**TASK REQUIREMENTS:**
- 1) Answer these questions about the image-import notebook:
(a) What project name does the notebook set?
(b) How many images does the printed output report finding?
(c) What value is assigned to batch_size?
- 2) Revise the lines of the image-import notebook starting at "# from rtnls_fundusprep.preprocessor" and ending at "DBManager.init(config)", replacing "test" with "staging".

In [1]:
from pathlib import Path
from tqdm.notebook import tqdm

# Import the Importer class
from eyened_orm.importer.importer import Importer
from eyened_orm import DBManager
from eyened_orm.utils.config import get_config

# from rtnls_fundusprep.preprocessor import FundusPreprocessor
# from rtnls_fundusprep.utils import preprocess_for_inference
from tqdm.notebook import tqdm

In [None]:
config = get_config("test")
DBManager.init(config)
session = DBManager.get_session()

In [3]:
# Set up project information
project_name = "FAU Fundus Dataset"

In [4]:
extract_dir = Path("/mnt/oogergo/eyened/public_data/av_segmentation/HRF_AV")

In [5]:
# Get all image paths
images_dir = extract_dir / "images"
image_paths = list(images_dir.glob("*"))

print(f"Found {len(image_paths)} images.")

Found 45 images.


In [6]:
# The dataset has images named as g0001.jpg, g0002.jpg, etc.
# Let's group images together in batches to demonstrate the hierarchy

# Create the data structure for the Importer
# Even though in this dataset each image is of a different patient
# We'll create one "patient" for every 10 images as an example
from datetime import date


data = []
batch_size = 10

for i in range(0, len(image_paths), batch_size):
    batch_images = image_paths[i : i + batch_size]

    # Create a patient entry (without identifier, will be auto-generated)

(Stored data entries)
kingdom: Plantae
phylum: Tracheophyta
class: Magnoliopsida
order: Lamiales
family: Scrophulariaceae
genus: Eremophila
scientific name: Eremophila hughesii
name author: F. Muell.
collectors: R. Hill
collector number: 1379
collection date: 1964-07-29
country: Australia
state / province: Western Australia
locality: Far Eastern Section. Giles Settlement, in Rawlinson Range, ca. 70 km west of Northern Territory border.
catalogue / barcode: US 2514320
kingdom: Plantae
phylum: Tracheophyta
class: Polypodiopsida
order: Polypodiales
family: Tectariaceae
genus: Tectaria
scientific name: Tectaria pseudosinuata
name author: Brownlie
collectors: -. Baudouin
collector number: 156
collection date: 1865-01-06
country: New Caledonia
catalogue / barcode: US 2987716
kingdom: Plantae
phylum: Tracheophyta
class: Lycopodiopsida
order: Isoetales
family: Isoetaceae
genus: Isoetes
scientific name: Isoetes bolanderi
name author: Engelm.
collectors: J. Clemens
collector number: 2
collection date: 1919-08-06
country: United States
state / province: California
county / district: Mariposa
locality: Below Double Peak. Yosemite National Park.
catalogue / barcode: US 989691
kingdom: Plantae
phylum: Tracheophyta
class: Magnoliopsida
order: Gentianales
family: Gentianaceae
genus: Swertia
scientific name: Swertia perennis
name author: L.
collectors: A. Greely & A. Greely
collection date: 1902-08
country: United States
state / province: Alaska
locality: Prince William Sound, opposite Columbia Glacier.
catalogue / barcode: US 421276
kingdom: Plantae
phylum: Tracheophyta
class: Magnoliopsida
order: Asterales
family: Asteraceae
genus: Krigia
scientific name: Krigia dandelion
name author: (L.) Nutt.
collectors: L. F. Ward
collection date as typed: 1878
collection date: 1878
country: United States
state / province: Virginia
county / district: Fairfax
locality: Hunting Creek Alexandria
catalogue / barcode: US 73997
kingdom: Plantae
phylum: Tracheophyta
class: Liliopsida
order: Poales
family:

**EXPECTED OUTPUTS:**
- 1)
(a) "FAU Fundus Dataset"
(b) 45
(c) 10

- 2)
# from rtnls_fundusprep.preprocessor import FundusPreprocessor
# from rtnls_fundusprep.utils import preprocess_for_inference
from tqdm.notebook import tqdm

In [None]:
config = get_config("staging")
DBManager.init(config)